KOLAKA UTARA — Sejumlah program di Desa Latali, Kecamatan Pakue Tengah, Kabupaten Kolaka Utara, disorot warga karena dinilai belum dikelola secara transparan. Sorotan itu mencakup program yang dikelola melalui Badan Usaha Milik Desa (BUMDes) hingga pembangunan fasilitas desa.

Dira, aktivis sekaligus warga Desa Latali, menyampaikan bahwa keterbukaan informasi diperlukan agar tidak memunculkan asumsi dan pertanyaan di tengah masyarakat. Ia menyebut, program desa seharusnya dijelaskan secara transparan kepada warga.

Menurut Dira, beberapa kegiatan yang menjadi perhatian antara lain penyewaan tambak oleh BUMDes untuk program ketahanan pangan tahun 2025, serta penyewaan kandang ayam yang juga dikelola melalui BUMDes. Ia menilai kedua program tersebut perlu penjelasan terbuka terkait perencanaan dan rincian penggunaannya.

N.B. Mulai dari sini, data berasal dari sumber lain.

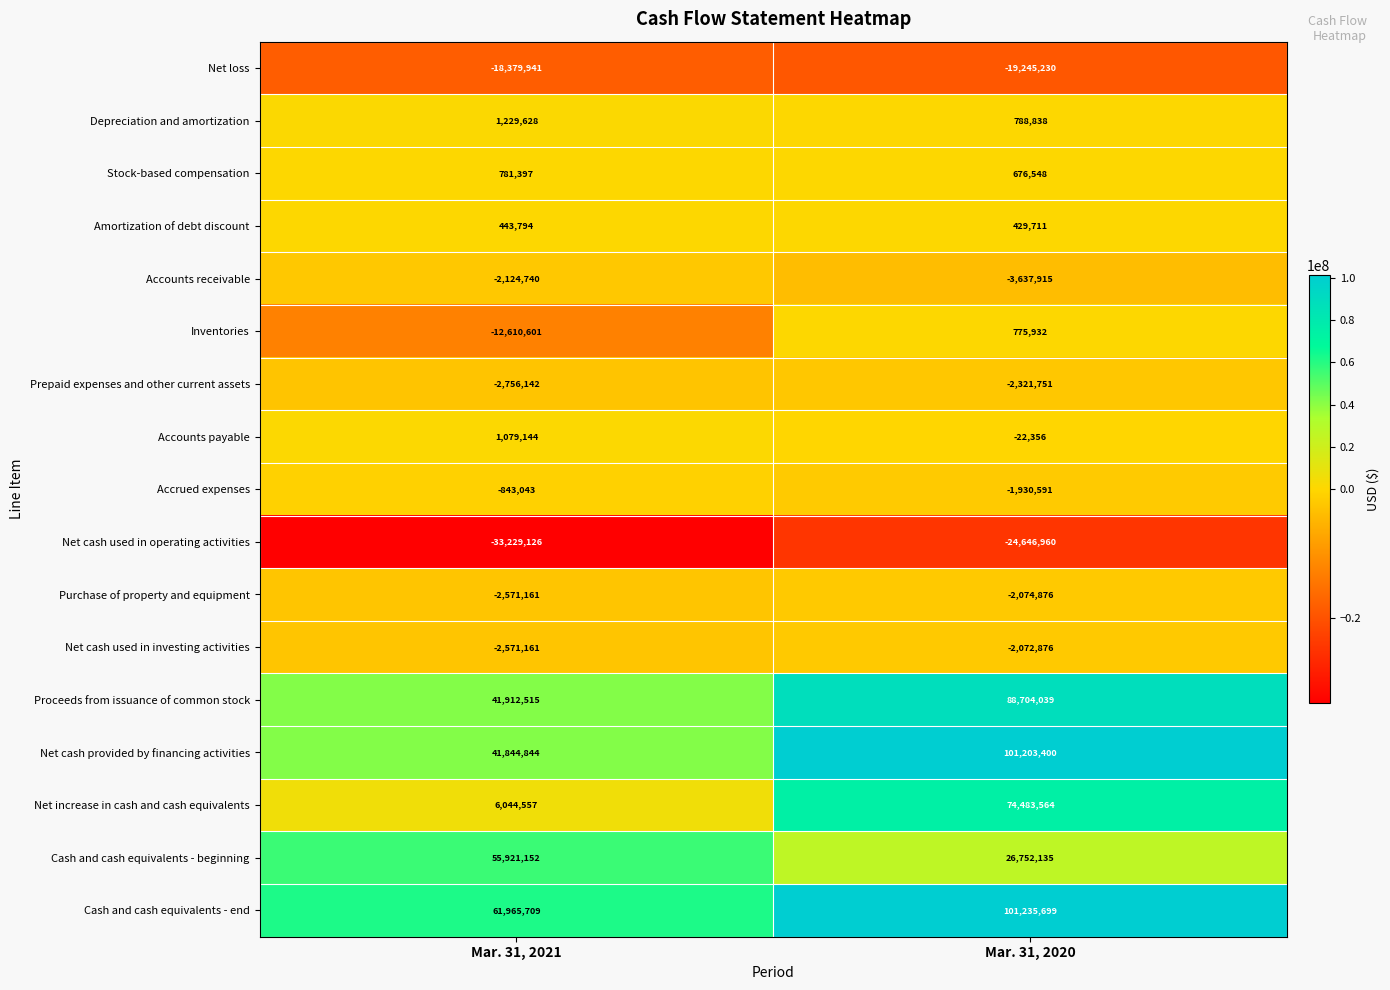

List the labels in order of Net cash used in operating activities value, smallest first.

Mar. 31, 2021, Mar. 31, 2020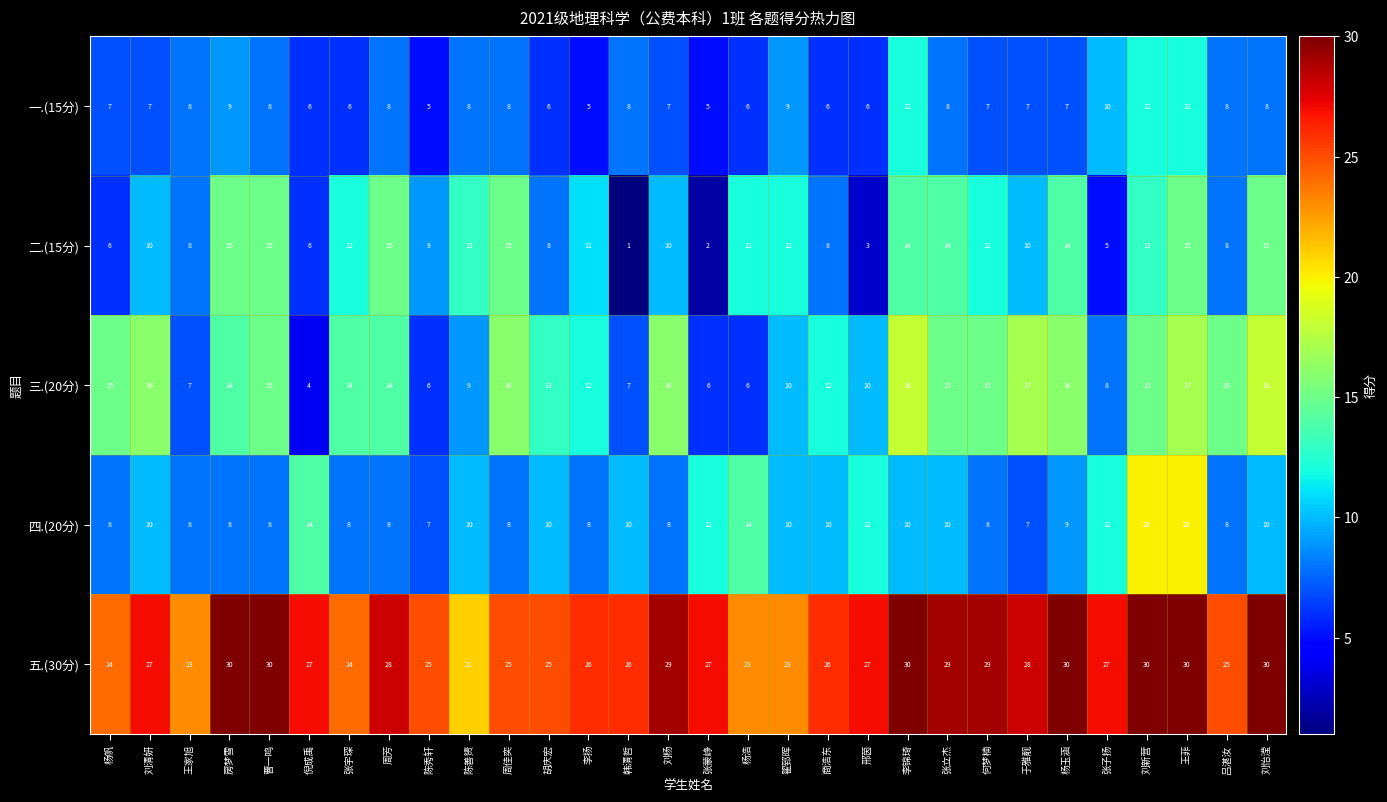

What is the sum of all 三.(20分) values?

376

Dira juga menyinggung program ketahanan pangan yang disebut-sebut memiliki alokasi anggaran sekitar Rp170 juta. Ia menilai, rincian penggunaan anggaran dan perencanaan kegiatan perlu disampaikan secara terbuka agar sesuai prinsip kewajaran dan akuntabilitas.

Selain itu, pembangunan balai atau gedung desa yang disebut menelan anggaran hingga ratusan juta rupiah turut menjadi perhatian warga. Dira menyebut pembangunan tersebut hingga saat ini dikatakan belum rampung sepenuhnya.

Atas kondisi itu, Dira menyampaikan harapan agar Aparat Penegak Hukum (APH) melakukan penelusuran secara objektif dan profesional terhadap seluruh program desa, khususnya dalam tahun anggaran 2025, untuk memastikan tata kelola berjalan sesuai ketentuan. Ia juga menekankan pentingnya klarifikasi terbuka agar tidak berkembang isu yang dapat merugikan berbagai pihak.

Sementara itu, tim redaksi masih berupaya mengonfirmasi Pemerintah Desa Latali untuk memperoleh penjelasan resmi terkait pelaksanaan sejumlah program yang disorot warga tersebut.